Encouraging Words Make a Difference

My purpose is that they may be encouraged in heart and united in love.—Colossians 2:2

When people are encouraged, they are more likely to be united and generous toward one another in actions and in spirit.   Our English word for “encourage” means “with heart.” So to encourage someone is to give that person a new heart—a new sense of courage, strength or the ability to carry on.

Shallow sentimentalism can actually make people feel worse. Most of our lives don’t turn out like Hallmark specials. But genuine, spiritual encouragement brings out the best in people and can help all of us get through hard trials and daily living. Our purpose for ministering to people is to encourage them. 

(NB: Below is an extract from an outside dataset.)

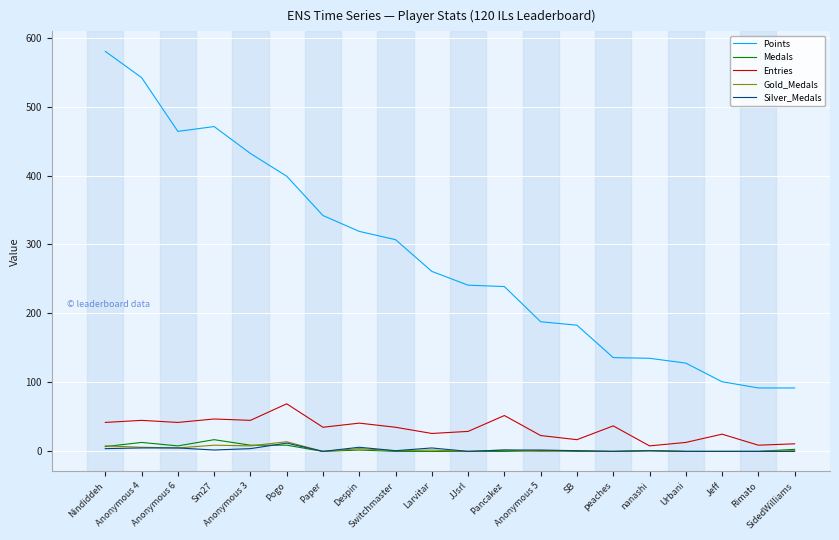

Which series has the largest total across all categories?

Points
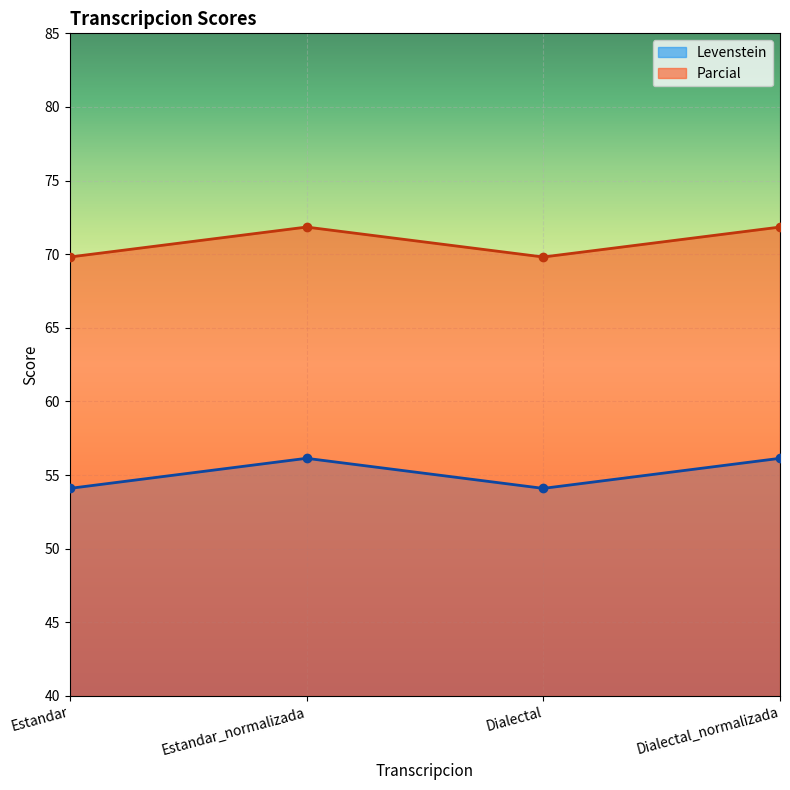

Rank the categories by Parcial value from lowest to highest.

Estandar, Dialectal, Estandar_normalizada, Dialectal_normalizada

If we all made encouragement our daily purpose, to encourage at least one person, to offer real, selfless love, to care about the people we meet, then we earn the right to share our faith and make a difference in people’s lives.

My wife and I had a friend, an older woman who has since gone to heaven. While she was with us, I watched how she encouraged people wherever she went, every time we were around her.   Strangers, friends, family—anyone she met. She took the time to ask about their lives, to care about their interests, and to encourage their gifts. The Lord opened many doors for her to share her Christian faith, and people responded because they knew she genuinely cared and they felt encouraged in her presence.

I hope each of us can make encouragement our purpose and be that person who lifts others’ spirits and allows them to see the love of God through encouraging words.

“Flatter me, and I may not believe you. 
Criticize me, and I may not like you. 
Ignore me, and I may not forgive you. 
Encourage me, and I may not forget you.”